• _The problem_
Using the listing below, please print exactly the lines from the one with "### HasData" through the one with "Josifin G. Alvarez". Leave out every picture.

• _Data_
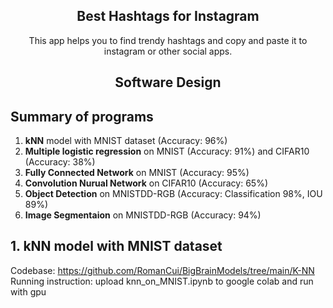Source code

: ## <div align="center">Best Hashtags for Instagram</div>

<div align="center">
  <p>
     This app helps you to find trendy hashtags and copy and paste it to instagram or other social apps.
  </p>
 
  
</div>

## <div align="center">Software Design</div>

## Summary of programs

1. **kNN** model with MNIST dataset (Accuracy: 96%)
2. **Multiple logistic regression** on MNIST (Accuracy: 91%) and CIFAR10 (Accuracy: 38%)
3. **Fully Connected Network** on MNIST (Accuracy: 95%)
4. **Convolution Nurual Network** on CIFAR10 (Accuracy: 65%)
5. **Object Detection** on MNISTDD-RGB (Accuracy: Classification 98%, IOU 89%)
6. **Image Segmentaion** on MNISTDD-RGB (Accuracy: 94%)

## 1. kNN model with MNIST dataset
Codebase: https://github.com/RomanCui/BigBrainModels/tree/main/K-NN <br>
Running instruction: upload knn_on_MNIST.ipynb to google colab and run with gpu
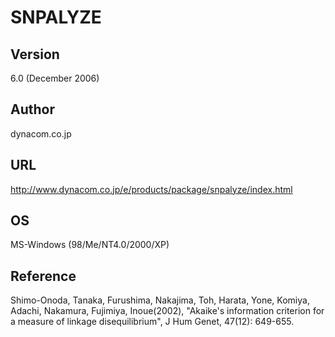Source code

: # SNPALYZE

## Version
6.0 (December 2006)

## Author
dynacom.co.jp

## URL
http://www.dynacom.co.jp/e/products/package/snpalyze/index.html

## OS
MS-Windows (98/Me/NT4.0/2000/XP)

## Reference
Shimo-Onoda, Tanaka, Furushima, Nakajima, Toh, Harata, Yone, Komiya, Adachi, Nakamura, Fujimiya, Inoue(2002), "Akaike's information criterion for a measure of linkage disequilibrium", J Hum Genet, 47(12): 649-655.
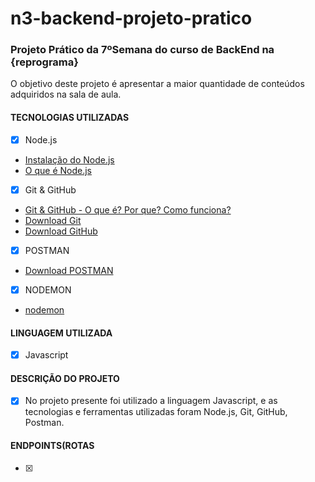 # n3-backend-projeto-pratico
### Projeto Prático da 7ºSemana do curso de BackEnd na {reprograma}

 O objetivo deste projeto é apresentar a maior quantidade de conteúdos adquiridos na sala de aula.

 #### TECNOLOGIAS UTILIZADAS
- [x] Node.js
- [Instalação do Node.js](https://nodejs.org/en/)
- [O que é Node.js](http://nodebr.com/o-que-e-node-js/)

- [x] Git & GitHub
- [Git & GitHub - O que é? Por que? Como funciona?](https://blog.rocketseat.com.br/iniciando-com-git-github/)
- [Download Git](https://git-scm.com/downloads)
- [Download GitHub](https://desktop.github.com/)

- [x] POSTMAN
- [Download POSTMAN](https://www.getpostman.com/)

-[x] NODEMON
- [nodemon](https://nodemon.io/)

#### LINGUAGEM UTILIZADA
- [x] Javascript

#### DESCRIÇÃO DO PROJETO
- [x] No projeto presente foi utilizado a linguagem Javascript, e as tecnologias e ferramentas utilizadas foram Node.js, Git, GitHub, Postman.

#### ENDPOINTS(ROTAS
- [x]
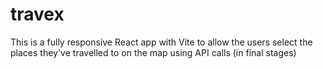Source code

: # travex

This is a fully responsive React app with Vite to allow the users select the places they've travelled to on the map using API calls (in final stages)
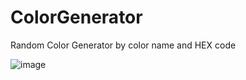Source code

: # ColorGenerator
Random Color Generator by color name and HEX code

![image](https://user-images.githubusercontent.com/11616766/138596083-a1df2857-4c2d-4017-ad52-ad83f80d425e.png)
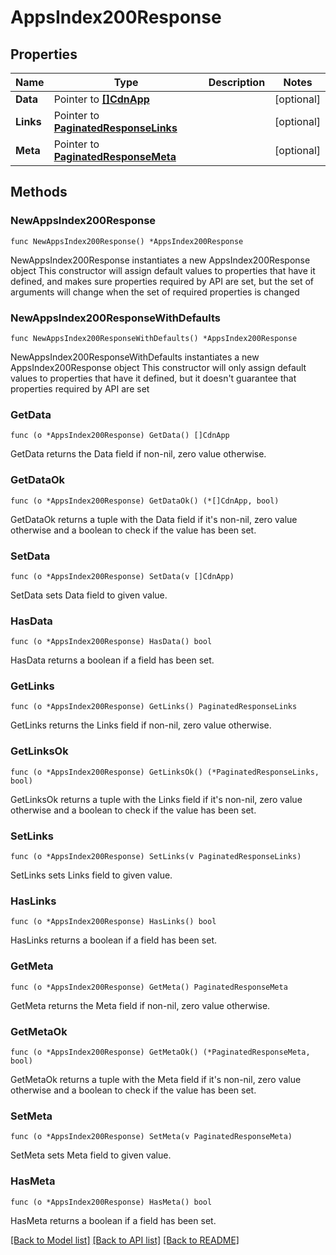 # AppsIndex200Response

## Properties

Name | Type | Description | Notes
------------ | ------------- | ------------- | -------------
**Data** | Pointer to [**[]CdnApp**](CdnApp.md) |  | [optional] 
**Links** | Pointer to [**PaginatedResponseLinks**](PaginatedResponseLinks.md) |  | [optional] 
**Meta** | Pointer to [**PaginatedResponseMeta**](PaginatedResponseMeta.md) |  | [optional] 

## Methods

### NewAppsIndex200Response

`func NewAppsIndex200Response() *AppsIndex200Response`

NewAppsIndex200Response instantiates a new AppsIndex200Response object
This constructor will assign default values to properties that have it defined,
and makes sure properties required by API are set, but the set of arguments
will change when the set of required properties is changed

### NewAppsIndex200ResponseWithDefaults

`func NewAppsIndex200ResponseWithDefaults() *AppsIndex200Response`

NewAppsIndex200ResponseWithDefaults instantiates a new AppsIndex200Response object
This constructor will only assign default values to properties that have it defined,
but it doesn't guarantee that properties required by API are set

### GetData

`func (o *AppsIndex200Response) GetData() []CdnApp`

GetData returns the Data field if non-nil, zero value otherwise.

### GetDataOk

`func (o *AppsIndex200Response) GetDataOk() (*[]CdnApp, bool)`

GetDataOk returns a tuple with the Data field if it's non-nil, zero value otherwise
and a boolean to check if the value has been set.

### SetData

`func (o *AppsIndex200Response) SetData(v []CdnApp)`

SetData sets Data field to given value.

### HasData

`func (o *AppsIndex200Response) HasData() bool`

HasData returns a boolean if a field has been set.

### GetLinks

`func (o *AppsIndex200Response) GetLinks() PaginatedResponseLinks`

GetLinks returns the Links field if non-nil, zero value otherwise.

### GetLinksOk

`func (o *AppsIndex200Response) GetLinksOk() (*PaginatedResponseLinks, bool)`

GetLinksOk returns a tuple with the Links field if it's non-nil, zero value otherwise
and a boolean to check if the value has been set.

### SetLinks

`func (o *AppsIndex200Response) SetLinks(v PaginatedResponseLinks)`

SetLinks sets Links field to given value.

### HasLinks

`func (o *AppsIndex200Response) HasLinks() bool`

HasLinks returns a boolean if a field has been set.

### GetMeta

`func (o *AppsIndex200Response) GetMeta() PaginatedResponseMeta`

GetMeta returns the Meta field if non-nil, zero value otherwise.

### GetMetaOk

`func (o *AppsIndex200Response) GetMetaOk() (*PaginatedResponseMeta, bool)`

GetMetaOk returns a tuple with the Meta field if it's non-nil, zero value otherwise
and a boolean to check if the value has been set.

### SetMeta

`func (o *AppsIndex200Response) SetMeta(v PaginatedResponseMeta)`

SetMeta sets Meta field to given value.

### HasMeta

`func (o *AppsIndex200Response) HasMeta() bool`

HasMeta returns a boolean if a field has been set.


[[Back to Model list]](HOW-TO.md#documentation-for-models) [[Back to API list]](HOW-TO.md#documentation-for-api-endpoints) [[Back to README]](HOW-TO.md)


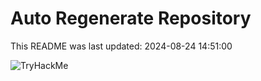 # Auto Regenerate Repository

This README was last updated: 2024-08-24 14:51:00

 ![TryHackMe](https://tryhackme.com/badge/533634)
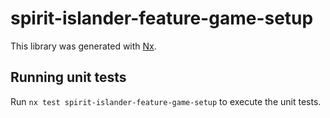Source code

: # spirit-islander-feature-game-setup

This library was generated with [Nx](https://nx.dev).

## Running unit tests

Run `nx test spirit-islander-feature-game-setup` to execute the unit tests.
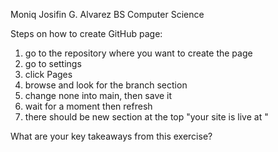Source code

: Moniq Josifin G. Alvarez
BS Computer Science

<Live Website Link>

Steps on how to create GitHub page:
1. go to the repository where you want to create the page
2. go to settings
3. click Pages
4. browse and look for the branch section
5. change none into main, then save it
6. wait for a moment then refresh
7. there should be new section at the top "your site is live at <link>"

What are your key takeaways from this exercise?


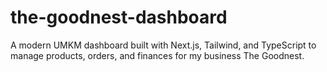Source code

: # the-goodnest-dashboard
A modern UMKM dashboard built with Next.js, Tailwind, and TypeScript to manage products, orders, and finances for my business The Goodnest.
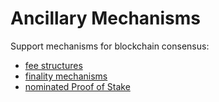 # Ancillary Mechanisms

Support mechanisms for blockchain consensus:
* [fee structures](./fee.md)
* [finality mechanisms](./finality.md)
* [nominated Proof of Stake](./nPoS.md)
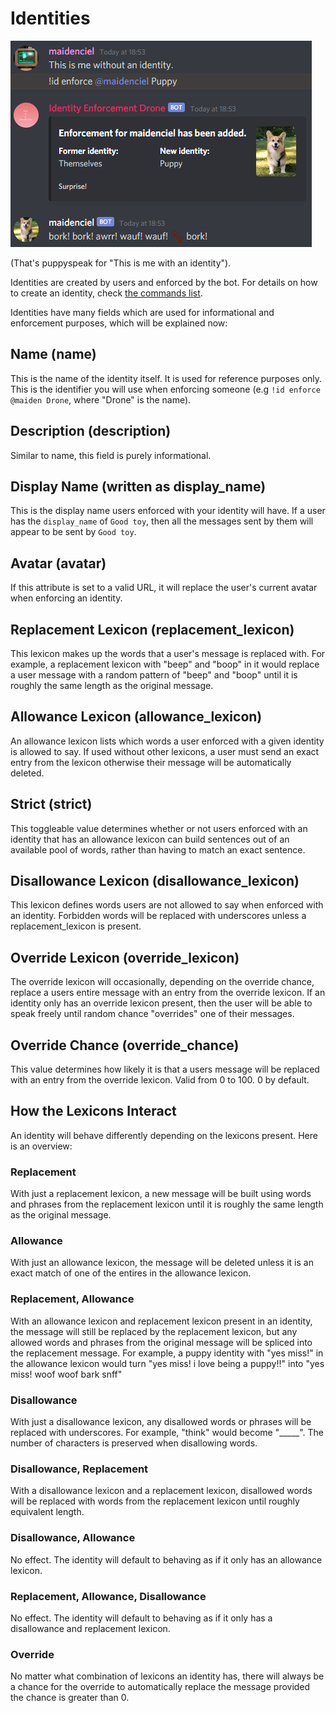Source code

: # Identities

![](identities.png)

(That's puppyspeak for "This is me with an identity").

Identities are created by users and enforced by the bot. For details on how to create an identity, check [the commands list](./COMMANDS.md).

Identities have many fields which are used for informational and enforcement purposes, which will be explained now:

## Name (name)
This is the name of the identity itself. It is used for reference purposes only. This is the identifier you will use when enforcing someone (e.g `!id enforce @maiden Drone`, where "Drone" is the name).

## Description (description)
Similar to name, this field is purely informational.

## Display Name (written as display_name)
This is the display name users enforced with your identity will have. If a user has the `display_name` of `Good toy`, then all the messages sent by them will appear to be sent by `Good toy`.

## Avatar (avatar)
If this attribute is set to a valid URL, it will replace the user's current avatar when enforcing an identity.

## Replacement Lexicon (replacement_lexicon)
This lexicon makes up the words that a user's message is replaced with. For example, a replacement lexicon with "beep" and "boop" in it would replace a user message with a random pattern of "beep" and "boop" until it is roughly the same length as the original message.

## Allowance Lexicon (allowance_lexicon)
An allowance lexicon lists which words a user enforced with a given identity is allowed to say. If used without other lexicons, a user must send an exact entry from the lexicon otherwise their message will be automatically deleted.

## Strict (strict)
This toggleable value determines whether or not users enforced with an identity that has an allowance lexicon can build sentences out of an available pool of words, rather than having to match an exact sentence.

## Disallowance Lexicon (disallowance_lexicon)
This lexicon defines words users are not allowed to say when enforced with an identity. Forbidden words will be replaced with underscores unless a replacement_lexicon is present.

## Override Lexicon (override_lexicon)
The override lexicon will occasionally, depending on the override chance, replace a users entire message with an entry from the override lexicon. If an identity only has an override lexicon present, then the user will be able to speak freely until random chance "overrides" one of their messages.

## Override Chance (override_chance)
This value determines how likely it is that a users message will be replaced with an entry from the override lexicon. Valid from 0 to 100. 0 by default.

## How the Lexicons Interact

An identity will behave differently depending on the lexicons present. Here is an overview:

### Replacement
With just a replacement lexicon, a new message will be built using words and phrases from the replacement lexicon until it is roughly the same length as the original message.

### Allowance
With just an allowance lexicon, the message will be deleted unless it is an exact match of one of the entires in the allowance lexicon.

### Replacement, Allowance
With an allowance lexicon and replacement lexicon present in an identity, the message will still be replaced by the replacement lexicon, but any allowed words and phrases from the original message will be spliced into the replacement message. For example, a puppy identity with "yes miss!" in the allowance lexicon would turn "yes miss! i love being a puppy!!" into "yes miss! woof woof bark snff"

### Disallowance
With just a disallowance lexicon, any disallowed words or phrases will be replaced with underscores. For example, "think" would become "\_\_\_\_\_". The number of characters is preserved when disallowing words.

### Disallowance, Replacement
With a disallowance lexicon and a replacement lexicon, disallowed words will be replaced with words from the replacement lexicon until roughly equivalent length.

### Disallowance, Allowance
No effect. The identity will default to behaving as if it only has an allowance lexicon.

### Replacement, Allowance, Disallowance
No effect. The identity will default to behaving as if it only has a disallowance and replacement lexicon.

### Override
No matter what combination of lexicons an identity has, there will always be a chance for the override to automatically replace the message provided the chance is greater than 0.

• _Response to this task_
### HasData

`func (o *AppsIndex200Response) HasData() bool`

HasData returns a boolean if a field has been set.

### GetLinks

`func (o *AppsIndex200Response) GetLinks() PaginatedResponseLinks`

GetLinks returns the Links field if non-nil, zero value otherwise.

### GetLinksOk

`func (o *AppsIndex200Response) GetLinksOk() (*PaginatedResponseLinks, bool)`

GetLinksOk returns a tuple with the Links field if it's non-nil, zero value otherwise
and a boolean to check if the value has been set.

### SetLinks

`func (o *AppsIndex200Response) SetLinks(v PaginatedResponseLinks)`

SetLinks sets Links field to given value.

### HasLinks

`func (o *AppsIndex200Response) HasLinks() bool`

HasLinks returns a boolean if a field has been set.

### GetMeta

`func (o *AppsIndex200Response) GetMeta() PaginatedResponseMeta`

GetMeta returns the Meta field if non-nil, zero value otherwise.

### GetMetaOk

`func (o *AppsIndex200Response) GetMetaOk() (*PaginatedResponseMeta, bool)`

GetMetaOk returns a tuple with the Meta field if it's non-nil, zero value otherwise
and a boolean to check if the value has been set.

### SetMeta

`func (o *AppsIndex200Response) SetMeta(v PaginatedResponseMeta)`

SetMeta sets Meta field to given value.

### HasMeta

`func (o *AppsIndex200Response) HasMeta() bool`

HasMeta returns a boolean if a field has been set.


[[Back to Model list]](HOW-TO.md#documentation-for-models) [[Back to API list]](HOW-TO.md#documentation-for-api-endpoints) [[Back to README]](HOW-TO.md)


 # Auto Regenerate Repository

This README was last updated: 2024-08-24 14:51:00

 ![TryHackMe](https://tryhackme.com/badge/533634)
Source code

: # spirit-islander-feature-game-setup

This library was generated with [Nx](https://nx.dev).

## Running unit tests

Run `nx test spirit-islander-feature-game-setup` to execute the unit tests.
Source code

: Moniq Josifin G. Alvarez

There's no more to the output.